**What the task requires:** Copy the material verbatim, beginning at its first line and stopping after the line that contains "С 2023 года".
========================================================================
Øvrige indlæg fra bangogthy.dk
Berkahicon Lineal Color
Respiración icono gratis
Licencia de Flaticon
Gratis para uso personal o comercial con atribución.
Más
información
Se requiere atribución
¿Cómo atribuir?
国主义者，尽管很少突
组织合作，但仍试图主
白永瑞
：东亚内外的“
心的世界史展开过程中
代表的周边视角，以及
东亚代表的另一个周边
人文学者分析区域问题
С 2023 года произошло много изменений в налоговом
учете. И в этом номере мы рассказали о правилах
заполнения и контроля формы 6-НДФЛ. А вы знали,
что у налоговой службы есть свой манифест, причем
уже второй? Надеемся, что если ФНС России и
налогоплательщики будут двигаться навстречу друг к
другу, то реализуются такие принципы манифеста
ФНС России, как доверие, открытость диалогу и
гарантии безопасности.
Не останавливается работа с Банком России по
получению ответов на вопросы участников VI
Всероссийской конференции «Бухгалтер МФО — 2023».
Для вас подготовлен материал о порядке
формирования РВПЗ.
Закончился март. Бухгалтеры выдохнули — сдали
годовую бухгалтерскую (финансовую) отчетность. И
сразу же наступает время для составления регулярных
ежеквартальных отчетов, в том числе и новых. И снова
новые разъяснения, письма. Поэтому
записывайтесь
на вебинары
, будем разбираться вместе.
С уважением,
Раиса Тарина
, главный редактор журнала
========================================================================
**Solution to this task:**
Øvrige indlæg fra bangogthy.dk
Berkahicon Lineal Color
Respiración icono gratis
Licencia de Flaticon
Gratis para uso personal o comercial con atribución.
Más
información
Se requiere atribución
¿Cómo atribuir?
国主义者，尽管很少突
组织合作，但仍试图主
白永瑞
：东亚内外的“
心的世界史展开过程中
代表的周边视角，以及
东亚代表的另一个周边
人文学者分析区域问题
С 2023 года произошло много изменений в налоговом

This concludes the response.